Press screenings are slowly starting up again after the holidays, and of the four films I watched in the past week, two featured innocent men on the wrong side of the law. Poker Night stars Beau Mirchoff (above) as a rookie detective whose life takes a horrific twist after he's inducted into the elite cops' secret game. An interesting idea, but the story struggles to hold water amid over-stylised filmmaking and scene-chomping performances. Even wobblier is Taken 3, Liam Neeson's latest work-out as an action star. Everyone on-screen is solid, but the Besson/Kamen script is ludicrous and Olivier Megaton's direction leaves the action scenes incoherent.

The other two films were much more challenging. Claude Lanzmann's Shoah (1985) is one of cinema's all-time masterpieces, and now he has turned an unused 1975 interview into a new doc The Last of the Unjust, highlighting a side of the Holocaust we've never seen. Low-key and straightforward, it's far too long and academic, but utterly essential. And then there's the Mexican multi-strand drama Four Moons, a sensitive, strikingly honest exploration of four stages of life for men grappling with their own gay identities. The filmmaking is a bit simplistic, but the acting and themes are powerfully involving.

Otherwise I took in some TV, binge-watching to catch up on the current seasons of Scandal (a pure guilty pleasure), Arrow (ridiculous but addictive), Agents of S.H.I.E.L.D. (corny but diverting) and The Walking Dead (starting to wear a bit thin). And then there's the Foo Fighter's doc series Sonic Highways, which inventively delves into the nature of music in society and how songs are written as Dave Grohl and crew travel around America recording songs in key cities. Fascinating, and surprisingly moving too. Plus of course the Christmas finale of Downton Abbey, which was a pure delight, for a change. For a film critic, television is like a great escape: I can actually watch something without working!

This coming week cranks up a bit more with screenings of Cate Blanchett's new film The Turning, Mickey Rourke and Kim Basinger in the delayed release of the Nigerian drama Black November, Stephen Daldry's Trash, Alex Garland's Ex Machina and the offbeat teen horror thriller It Follows.

Tuesday, 9 September 2014

Critical Week: There's no place like home

There's nothing like seeing a favourite film on the big screen where it belongs, and this week I got to revisit The Wizard of Oz remastered in Imax 3D. The film is as amazing (and as marvellously deranged) as ever, with an astonishing level of detail in the big-screen digital restoration. This is the way the film should be seen. Even the sepia prologue (with the heart-stopping Over the Rainbow, above) is spectacular.

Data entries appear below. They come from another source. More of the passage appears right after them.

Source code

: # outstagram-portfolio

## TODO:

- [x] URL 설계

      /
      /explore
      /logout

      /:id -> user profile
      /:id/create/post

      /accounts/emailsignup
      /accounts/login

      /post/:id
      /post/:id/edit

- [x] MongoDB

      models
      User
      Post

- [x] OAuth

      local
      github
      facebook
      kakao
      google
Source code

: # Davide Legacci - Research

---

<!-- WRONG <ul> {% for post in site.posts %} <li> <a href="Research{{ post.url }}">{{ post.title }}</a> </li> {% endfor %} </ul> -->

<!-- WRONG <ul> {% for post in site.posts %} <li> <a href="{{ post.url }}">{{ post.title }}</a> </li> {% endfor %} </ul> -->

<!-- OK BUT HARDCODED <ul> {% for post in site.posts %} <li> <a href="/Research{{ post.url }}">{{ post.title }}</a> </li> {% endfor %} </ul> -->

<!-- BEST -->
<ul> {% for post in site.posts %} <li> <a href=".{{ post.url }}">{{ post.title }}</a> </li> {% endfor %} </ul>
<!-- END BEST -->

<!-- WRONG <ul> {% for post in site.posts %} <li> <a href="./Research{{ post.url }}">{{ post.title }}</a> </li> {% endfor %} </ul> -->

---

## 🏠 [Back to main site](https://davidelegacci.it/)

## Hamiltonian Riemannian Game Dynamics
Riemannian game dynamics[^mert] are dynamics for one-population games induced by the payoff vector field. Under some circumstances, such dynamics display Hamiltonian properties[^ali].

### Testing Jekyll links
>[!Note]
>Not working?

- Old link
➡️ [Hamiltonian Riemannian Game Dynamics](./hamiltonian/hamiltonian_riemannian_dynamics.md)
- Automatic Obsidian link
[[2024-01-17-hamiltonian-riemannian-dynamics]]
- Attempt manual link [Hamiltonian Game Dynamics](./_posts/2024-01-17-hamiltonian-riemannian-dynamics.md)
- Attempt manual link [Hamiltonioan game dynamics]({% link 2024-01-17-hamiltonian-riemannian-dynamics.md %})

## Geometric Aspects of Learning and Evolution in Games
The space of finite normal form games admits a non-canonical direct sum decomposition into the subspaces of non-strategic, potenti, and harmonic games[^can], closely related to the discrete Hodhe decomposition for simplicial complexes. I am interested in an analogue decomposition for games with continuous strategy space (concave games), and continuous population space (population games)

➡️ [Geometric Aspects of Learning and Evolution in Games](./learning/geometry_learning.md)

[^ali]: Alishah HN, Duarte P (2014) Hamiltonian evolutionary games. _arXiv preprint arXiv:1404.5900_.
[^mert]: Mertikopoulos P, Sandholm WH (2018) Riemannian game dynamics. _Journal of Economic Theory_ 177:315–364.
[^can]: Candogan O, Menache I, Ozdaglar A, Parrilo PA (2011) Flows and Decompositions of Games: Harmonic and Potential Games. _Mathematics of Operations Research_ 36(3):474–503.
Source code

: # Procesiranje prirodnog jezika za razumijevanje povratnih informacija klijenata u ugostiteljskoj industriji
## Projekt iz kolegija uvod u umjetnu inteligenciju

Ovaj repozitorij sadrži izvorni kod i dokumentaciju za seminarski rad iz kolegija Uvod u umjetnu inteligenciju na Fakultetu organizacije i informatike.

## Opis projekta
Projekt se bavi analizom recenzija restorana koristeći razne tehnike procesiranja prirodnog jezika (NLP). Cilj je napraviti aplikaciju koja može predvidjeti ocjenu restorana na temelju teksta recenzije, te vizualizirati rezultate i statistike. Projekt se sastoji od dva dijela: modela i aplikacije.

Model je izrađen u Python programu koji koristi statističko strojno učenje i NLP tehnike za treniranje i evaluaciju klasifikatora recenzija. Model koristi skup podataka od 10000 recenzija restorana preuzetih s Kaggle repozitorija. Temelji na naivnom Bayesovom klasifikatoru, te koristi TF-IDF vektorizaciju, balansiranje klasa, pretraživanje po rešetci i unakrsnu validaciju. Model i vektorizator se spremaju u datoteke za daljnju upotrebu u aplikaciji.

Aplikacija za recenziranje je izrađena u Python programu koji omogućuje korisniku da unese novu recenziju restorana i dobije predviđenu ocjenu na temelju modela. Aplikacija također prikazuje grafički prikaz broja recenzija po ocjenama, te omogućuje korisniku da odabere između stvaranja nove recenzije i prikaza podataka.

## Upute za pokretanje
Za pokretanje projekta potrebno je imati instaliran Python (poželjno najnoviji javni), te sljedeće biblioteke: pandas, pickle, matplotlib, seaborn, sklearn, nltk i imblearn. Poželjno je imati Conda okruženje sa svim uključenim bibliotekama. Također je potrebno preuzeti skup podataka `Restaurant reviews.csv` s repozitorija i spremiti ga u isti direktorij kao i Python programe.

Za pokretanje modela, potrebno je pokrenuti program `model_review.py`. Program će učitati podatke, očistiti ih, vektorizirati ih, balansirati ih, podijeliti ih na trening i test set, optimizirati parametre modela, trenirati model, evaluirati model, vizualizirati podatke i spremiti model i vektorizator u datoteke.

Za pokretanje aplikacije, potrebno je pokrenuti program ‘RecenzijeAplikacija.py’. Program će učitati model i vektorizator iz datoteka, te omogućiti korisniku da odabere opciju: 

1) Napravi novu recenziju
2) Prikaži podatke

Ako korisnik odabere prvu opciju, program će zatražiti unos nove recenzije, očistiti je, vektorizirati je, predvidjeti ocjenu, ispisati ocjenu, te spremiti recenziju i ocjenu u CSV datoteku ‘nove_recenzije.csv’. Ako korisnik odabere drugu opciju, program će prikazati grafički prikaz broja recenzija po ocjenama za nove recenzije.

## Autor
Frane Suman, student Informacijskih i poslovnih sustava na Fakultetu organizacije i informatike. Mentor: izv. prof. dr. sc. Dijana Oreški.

London critics were also treated to screenings of the energetic and rather wonderful animated adventure The Boxtrolls; the well-acted and involving American ensemble drama About Alex, which is clearly channelling The Big Chill; Agyness Deyn in the artful and somewhat indulgent British drama Electricity; and the strikingly moving Venezuelan drama My Straight Son, which tackles almost too many huge issues but remains personal and resonant.

In the coming week, we'll be watching Denzel Washington in the Equalizer remake, Julianne Moore in David Cronenberg's Maps to the Stars, Sam Claflin in Love Rosie, the award-winning Brazilian drama The Way He Looks, Eric Cantona's erotic romp You and the Night, the Italian drama Human Capital, the Gerry Anderson documentary Filmed in Supermarionation, and the acrobatic doc Born to Fly.